Scrutiny of for-profit universities is on the rise. Here in NYC, for-profit schools are advertised all over the subway. Of these, the Interboro Institute has been investigated for enrolling unqualified students and reaping federal student aid it didn't deserve, and the Taylor Business Institute was ordered closed by the New York State Board of Education at the end of 2006 for failing to meet minimal education standards. And there's the story of Decker College, a for-profit vocational school in Kentucky that fell into bankruptcy, ruining the thin chance William Weld had of taking on now-Governor Spitzer.
Prestige and accreditation back up the degree a student receives. What is the value of a degree that lacks either of those qualities?
"Their business degree is an M.B.A. Lite," said Henry M. Levin, a professor of higher education at Teachers College at Columbia University. "I've looked at their course materials. It's a very low level of instruction."
In November, the university's reliance on part-time faculty caused a problem with Intel, hundreds of whose employees it has educated. Alan Fisher, an Intel manager, said the company had decided to pay for employees to attend only highly accredited programs. Although Phoenix is regionally accredited, it lacks approval from the most prestigious accrediting agency for business schools, the Association to Advance Collegiate Schools of Business.
John J. Fernandes, the association's president, said the university had never applied. "They're smart enough to understand their chances of approval would be low," Mr. Fernandes said. "They have a lot of come-and-go faculty. We like institutions where the faculty is stable and can ensure that students are being educated by somebody who knows what they're doing."
Wouldn't a school like UMUC, a University of Maryland school, be a better choice for older students? UMUC offers an array of online degree programs accredited by the Middle States Association of Colleges and Schools.
The Pig understands the allure of convenience distance learning. I took classes at Hunter College while working with the help of a flexible schedule that permitted me to hop on the 6 train, sit in a classroom for an hour or two, and then return to the office. But then again, I was lucky to have that option; not many people have flexible schedules, a college 25 blocks from my office, and CUNY's uber-cheap tuition--about half that of UoP.
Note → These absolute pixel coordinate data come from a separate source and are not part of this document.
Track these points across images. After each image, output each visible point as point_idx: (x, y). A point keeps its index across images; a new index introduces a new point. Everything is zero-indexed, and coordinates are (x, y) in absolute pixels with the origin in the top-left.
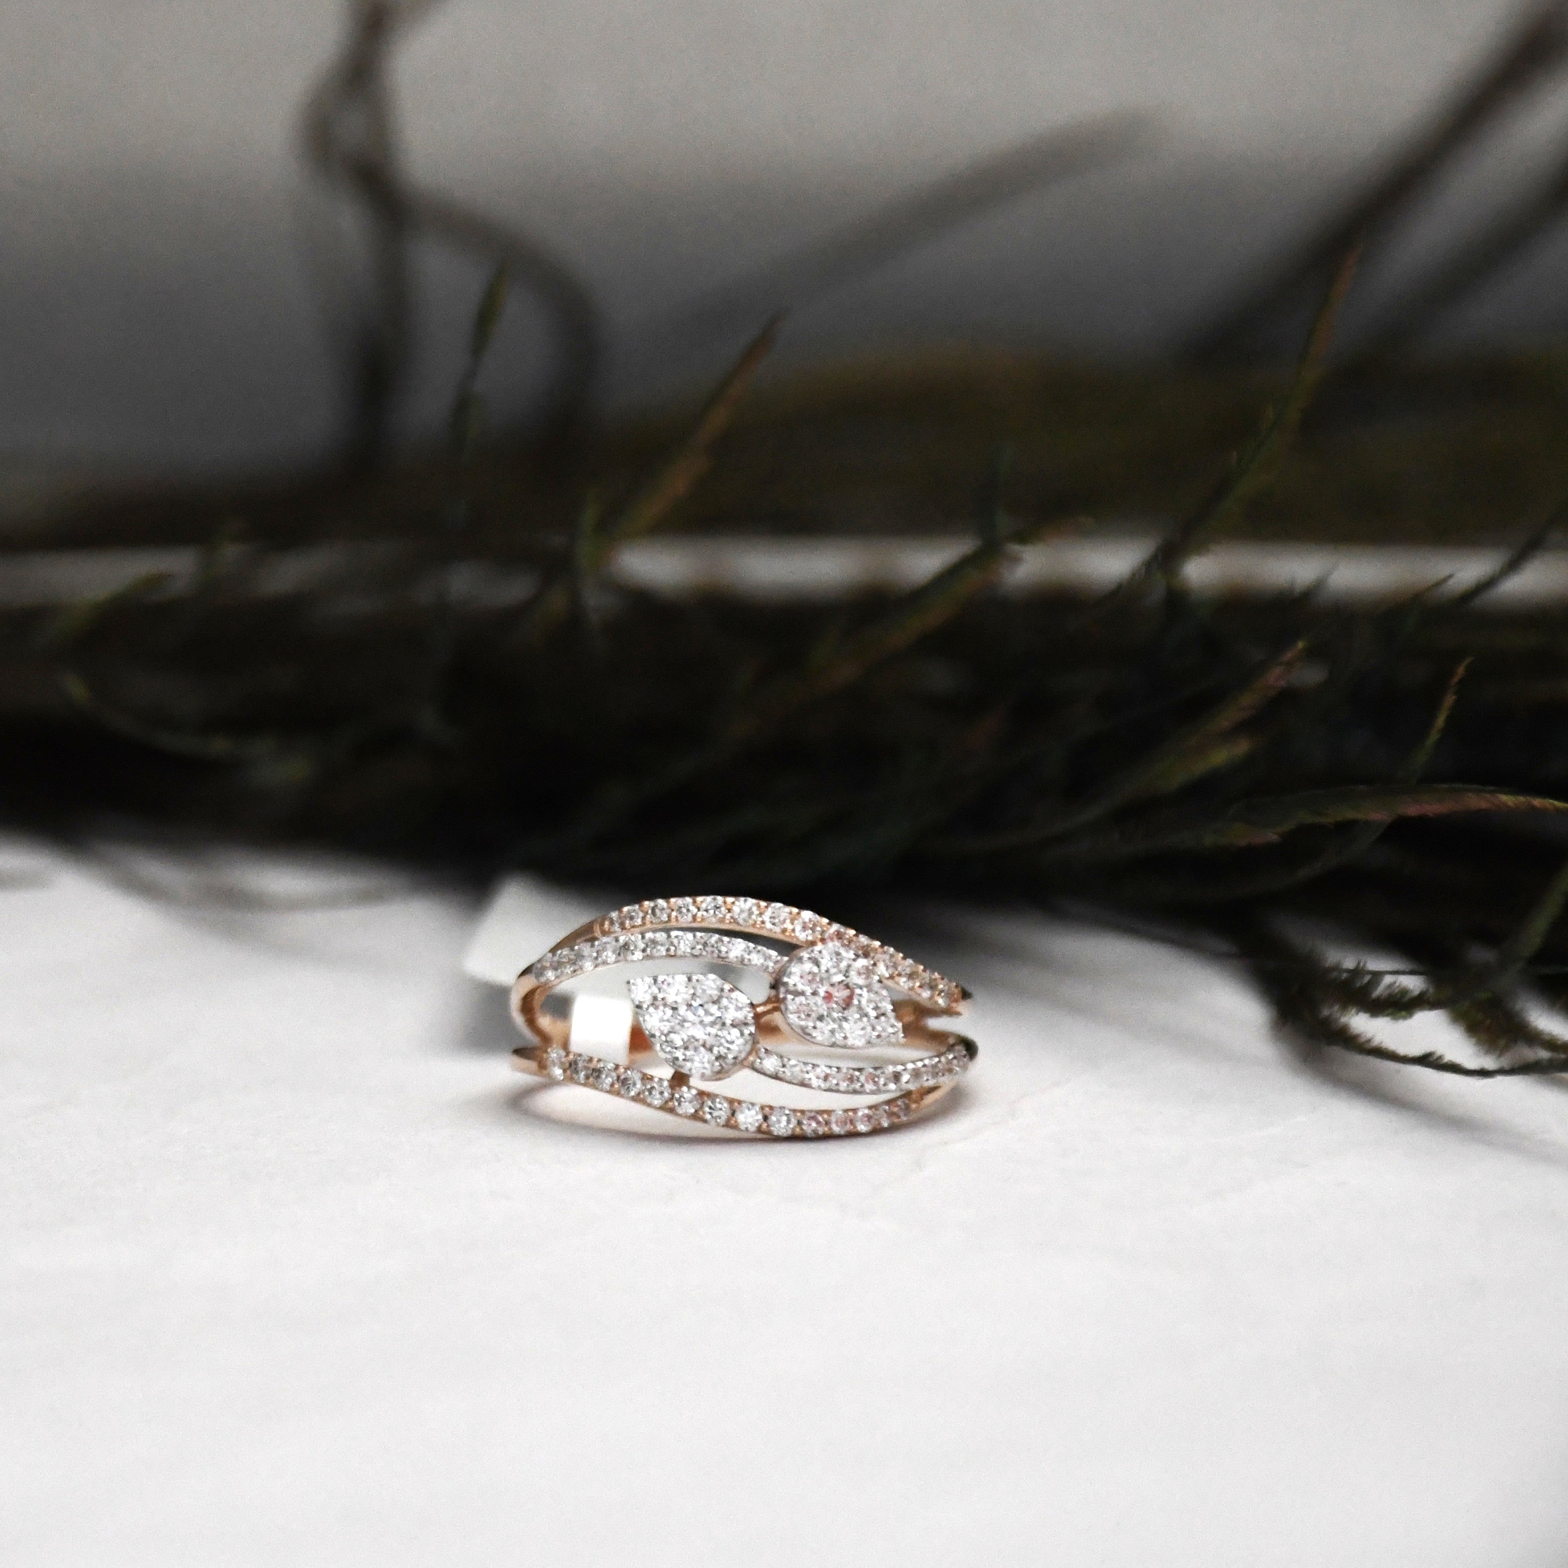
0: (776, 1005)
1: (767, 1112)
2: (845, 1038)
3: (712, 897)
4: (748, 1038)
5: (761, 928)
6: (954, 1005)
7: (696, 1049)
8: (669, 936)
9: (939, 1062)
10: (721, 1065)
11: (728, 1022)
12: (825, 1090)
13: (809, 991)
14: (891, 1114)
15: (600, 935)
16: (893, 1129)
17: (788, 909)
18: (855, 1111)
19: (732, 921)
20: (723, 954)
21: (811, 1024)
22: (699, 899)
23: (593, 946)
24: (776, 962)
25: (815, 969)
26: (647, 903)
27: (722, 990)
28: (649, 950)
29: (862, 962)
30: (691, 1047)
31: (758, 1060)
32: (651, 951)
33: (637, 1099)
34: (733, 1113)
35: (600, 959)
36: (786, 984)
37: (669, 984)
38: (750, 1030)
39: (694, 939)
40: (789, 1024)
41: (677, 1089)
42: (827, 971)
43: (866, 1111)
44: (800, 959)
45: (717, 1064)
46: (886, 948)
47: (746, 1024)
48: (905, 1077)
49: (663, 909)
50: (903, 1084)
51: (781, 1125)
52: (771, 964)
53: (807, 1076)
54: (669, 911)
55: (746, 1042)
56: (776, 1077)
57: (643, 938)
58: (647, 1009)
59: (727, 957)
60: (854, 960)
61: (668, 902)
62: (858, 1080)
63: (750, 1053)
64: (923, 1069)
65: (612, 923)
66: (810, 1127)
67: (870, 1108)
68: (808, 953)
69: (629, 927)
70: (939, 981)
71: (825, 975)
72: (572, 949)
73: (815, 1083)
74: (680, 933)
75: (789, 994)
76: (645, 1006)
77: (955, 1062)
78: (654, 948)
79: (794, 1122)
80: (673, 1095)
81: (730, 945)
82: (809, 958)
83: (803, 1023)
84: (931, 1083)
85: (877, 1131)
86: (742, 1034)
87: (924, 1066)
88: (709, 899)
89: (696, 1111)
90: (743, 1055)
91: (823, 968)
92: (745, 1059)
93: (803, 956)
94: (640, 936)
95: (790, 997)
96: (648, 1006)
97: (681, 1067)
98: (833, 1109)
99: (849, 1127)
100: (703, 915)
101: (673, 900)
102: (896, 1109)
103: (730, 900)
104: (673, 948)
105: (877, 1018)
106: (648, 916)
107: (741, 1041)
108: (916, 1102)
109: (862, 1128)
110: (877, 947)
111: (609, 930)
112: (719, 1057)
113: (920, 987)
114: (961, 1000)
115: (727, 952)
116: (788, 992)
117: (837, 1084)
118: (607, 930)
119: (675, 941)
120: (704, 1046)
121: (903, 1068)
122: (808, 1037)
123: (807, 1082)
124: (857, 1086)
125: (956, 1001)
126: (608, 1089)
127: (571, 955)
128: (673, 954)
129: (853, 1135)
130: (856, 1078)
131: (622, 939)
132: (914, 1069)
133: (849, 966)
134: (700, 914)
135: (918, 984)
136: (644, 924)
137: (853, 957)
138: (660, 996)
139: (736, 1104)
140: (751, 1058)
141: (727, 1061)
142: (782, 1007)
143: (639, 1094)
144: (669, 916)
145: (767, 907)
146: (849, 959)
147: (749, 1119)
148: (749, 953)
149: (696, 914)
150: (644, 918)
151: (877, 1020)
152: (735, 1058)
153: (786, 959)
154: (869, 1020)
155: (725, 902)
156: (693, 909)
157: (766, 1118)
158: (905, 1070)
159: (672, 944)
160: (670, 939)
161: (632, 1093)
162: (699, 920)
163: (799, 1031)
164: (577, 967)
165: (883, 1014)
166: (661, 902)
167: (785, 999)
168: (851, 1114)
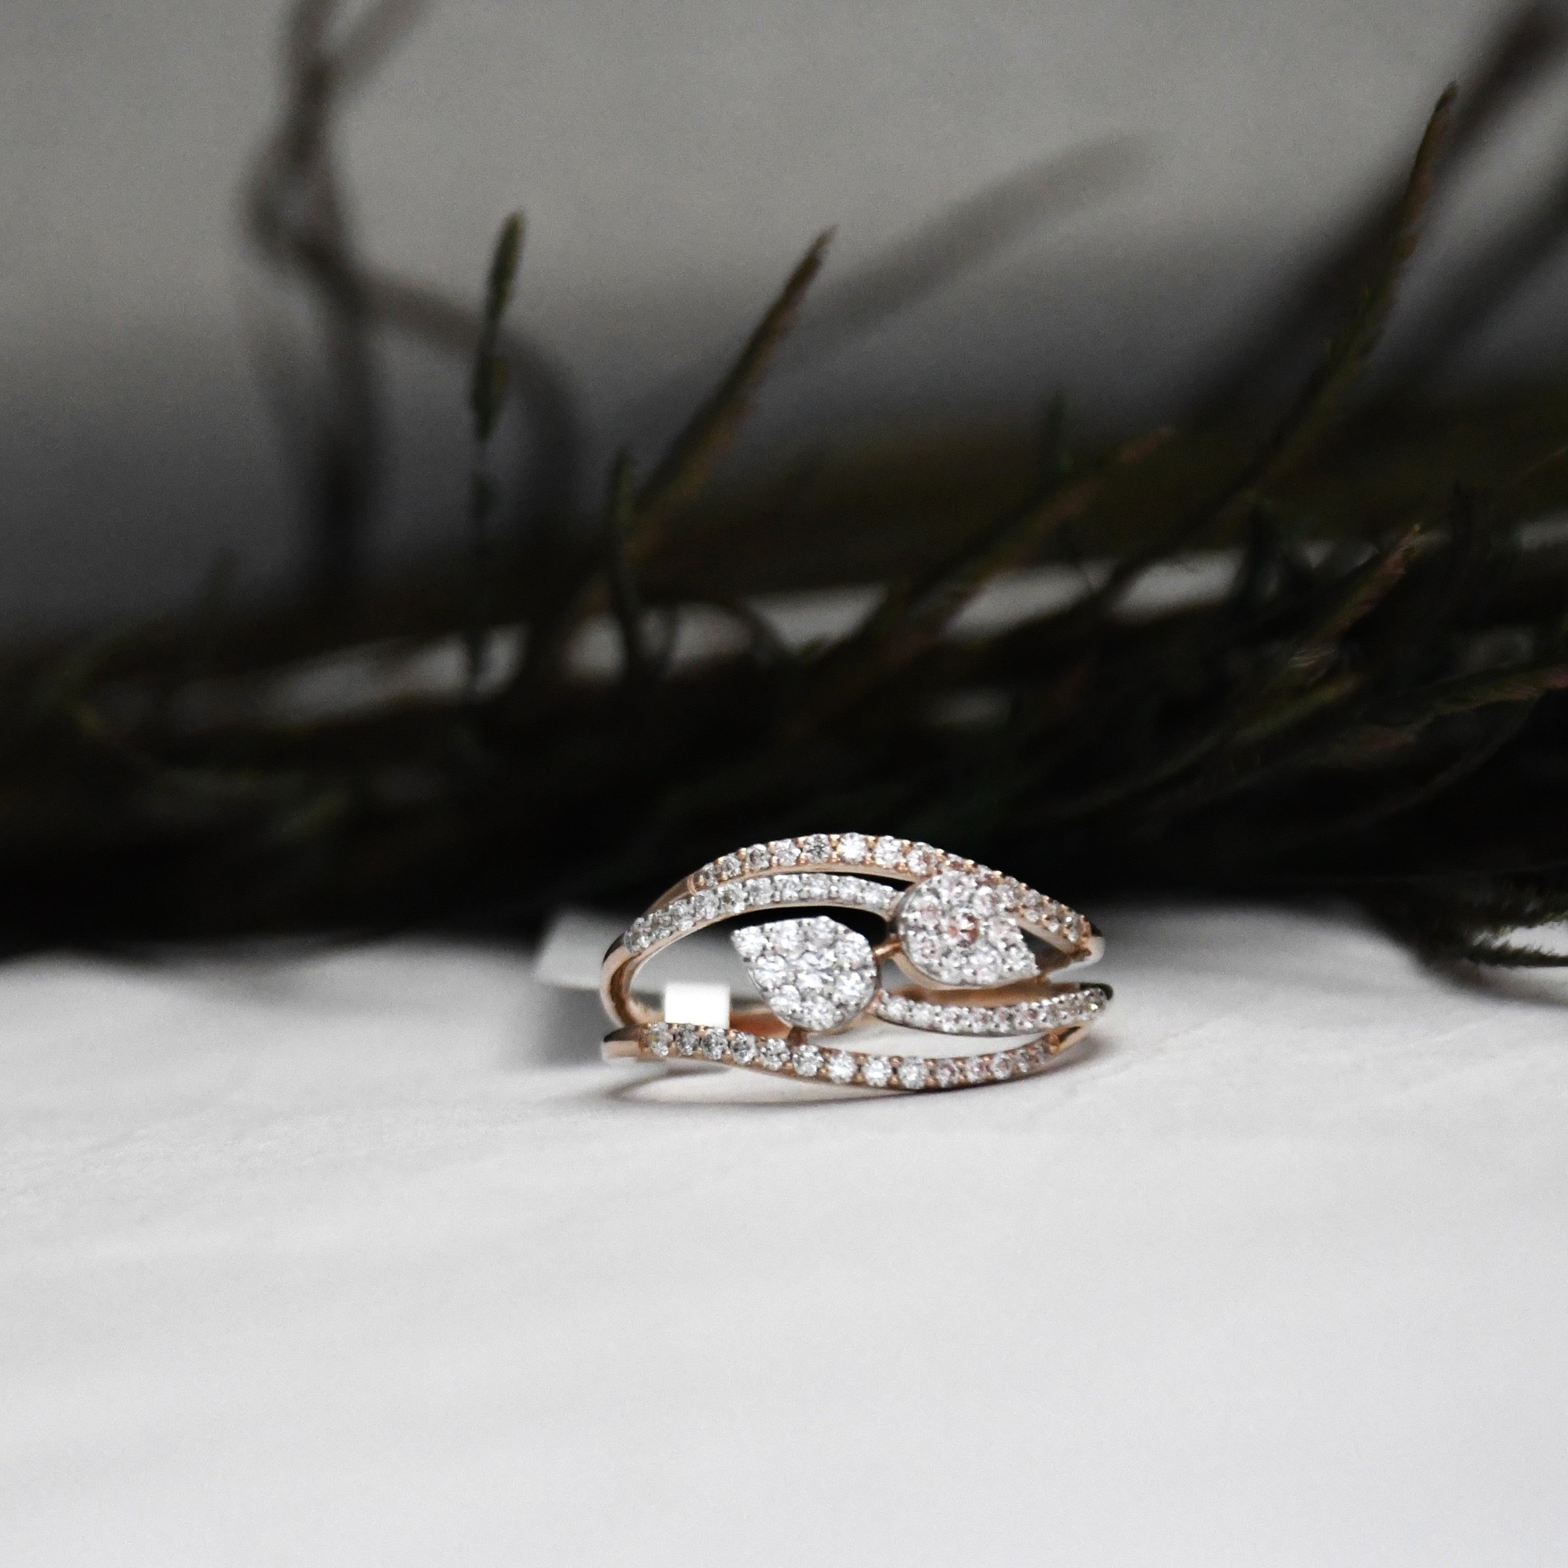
0: (896, 945)
1: (896, 1064)
2: (975, 973)
3: (815, 836)
4: (870, 981)
5: (872, 865)
6: (1084, 939)
7: (814, 1000)
8: (772, 881)
9: (1076, 998)
10: (842, 1014)
11: (847, 966)
12: (956, 1034)
13: (931, 926)
14: (1031, 1059)
15: (695, 891)
16: (1034, 1074)
17: (897, 842)
18: (991, 1056)
19: (839, 859)
20: (834, 895)
21: (935, 962)
22: (801, 839)
23: (689, 902)
24: (892, 898)
25: (935, 901)
26: (744, 851)
27: (836, 932)
28: (751, 899)
29: (985, 890)
30: (808, 998)
31: (883, 1006)
32: (754, 900)
33: (753, 1065)
34: (860, 1068)
35: (698, 915)
36: (905, 920)
37: (778, 932)
38: (871, 973)
39: (801, 881)
40: (913, 965)
41: (795, 1048)
42: (949, 902)
43: (1003, 1056)
44: (919, 893)
45: (838, 1012)
46: (1008, 878)
47: (865, 967)
48: (1042, 1016)
49: (762, 855)
50: (1041, 1022)
51: (911, 1076)
52: (887, 901)
53: (937, 1019)
54: (769, 856)
55: (868, 987)
56: (904, 1024)
57: (744, 885)
58: (756, 961)
59: (839, 897)
60: (977, 888)
61: (767, 846)
62: (992, 1019)
63: (872, 999)
64: (1060, 1006)
65: (707, 876)
66: (944, 1078)
67: (1006, 1052)
68: (927, 884)
69: (726, 879)
70: (1067, 913)
71: (946, 907)
72: (666, 910)
73: (946, 1027)
74: (785, 877)
75: (910, 930)
76: (753, 958)
77: (1092, 999)
78: (757, 895)
79: (925, 1071)
80: (791, 1056)
81: (841, 885)
82: (928, 890)
83: (926, 961)
84: (1069, 1021)
85: (1015, 1077)
86: (862, 978)
87: (1061, 1002)
88: (811, 839)
89: (818, 1069)
90: (866, 1001)
91: (944, 900)
92: (868, 1006)
93: (920, 888)
94: (740, 886)
95: (911, 933)
96: (758, 958)
97: (800, 1020)
98: (967, 1056)
99: (986, 1075)
100: (806, 856)
101: (772, 843)
102: (1033, 1053)
103: (835, 837)
104: (778, 894)
105: (1007, 949)
106: (747, 864)
107: (863, 985)
108: (1054, 1044)
109: (1000, 1074)
110: (999, 877)
111: (705, 884)
112: (840, 1006)
113: (1048, 919)
114: (1090, 936)
115: (837, 892)
116: (908, 928)
117: (970, 1026)
118: (702, 885)
119: (780, 886)
120: (821, 995)
121: (1038, 1004)
122: (933, 976)
123: (937, 1025)
124: (992, 1026)
125: (1085, 935)
126: (719, 1057)
127: (666, 916)
128: (778, 900)
129: (992, 1082)
130: (990, 1018)
131: (721, 890)
132: (1050, 1006)
133: (972, 896)
134: (803, 856)
135: (1045, 916)
136: (743, 873)
137: (975, 884)
138: (769, 945)
139: (862, 1058)
140: (874, 1005)
141: (849, 1008)
142: (904, 946)
143: (753, 1059)
144: (770, 861)
145: (876, 841)
146: (972, 888)
147: (877, 1073)
148: (862, 890)
149: (800, 855)
150: (741, 867)
151: (1007, 953)
152: (857, 1005)
153: (902, 894)
154: (999, 953)
155: (830, 840)
156: (797, 851)
157: (895, 1071)
158: (1041, 1007)
159: (776, 889)
160: (774, 884)
161: (747, 1059)
162: (802, 862)
163: (924, 970)
164: (674, 928)
165: (1014, 945)
166: (760, 847)
167: (905, 937)
168: (987, 1059)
The big kicker in the case against APOL comes in the last paragraph:
Those questions are likely to dog the university as it defends itself in the lawsuit, which a district court had dismissed but an appellate court reinstated in September. The university could be forced to repay hundreds of millions of dollars if it loses. It asked the Supreme Court last month to review the appellate ruling, arguing that an adverse outcome in the lawsuit could expose it to "potentially bankrupting liability."
Potentially bankrupting liability makes me want to look at put LEAPS, on top of shorter-term put options.
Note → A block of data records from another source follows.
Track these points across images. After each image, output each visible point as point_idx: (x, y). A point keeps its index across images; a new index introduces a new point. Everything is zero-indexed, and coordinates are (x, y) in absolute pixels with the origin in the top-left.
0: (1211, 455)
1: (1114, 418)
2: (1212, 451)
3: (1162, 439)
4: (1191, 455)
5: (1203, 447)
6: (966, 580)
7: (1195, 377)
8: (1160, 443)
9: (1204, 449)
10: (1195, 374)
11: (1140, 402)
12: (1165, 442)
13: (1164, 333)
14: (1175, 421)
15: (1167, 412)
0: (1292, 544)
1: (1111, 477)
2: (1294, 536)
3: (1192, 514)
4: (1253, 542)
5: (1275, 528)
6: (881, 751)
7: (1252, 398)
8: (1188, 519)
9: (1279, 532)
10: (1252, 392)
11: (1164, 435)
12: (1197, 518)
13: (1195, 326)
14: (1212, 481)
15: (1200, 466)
Check out APOL's weekly chart, care of stockcharts.com:
Notice how APOL rarely trades above its 40-week moving average? And when it does, it drops soon thereafter?
Morningstar rates APOL five-stars, giving the company's shares a fair value of $65 per. On the surface, APOL fits Morningstar's criteria in that it's the leader in online education, has a wide economic moat, and produces lots of free cash flow. Enrollment is up 8.6% based on Apollo's focus on growing its associate's degree programs.
Problem is, Morningstar's generally positive view of APOL contradicts the Times piece. From the current APOL Morningstar report:
Apollo's regional accreditation, recognizable brands, and solid reputation contribute to its wide moat...
Apollo's ability to attract working adults and its students' employers' willingness to support tuition reimbursement for an Apollo education are indication of its solid reputation.
The Times' harsh spotlight on Apollo's University of Phoenix shows the flaws in Apollo's reputation, and Morningstar's arguments.
APOL, along with SNE, are christening the new WershovenistPig Negative Stock Watch List, joining the numerous other sections over to the left.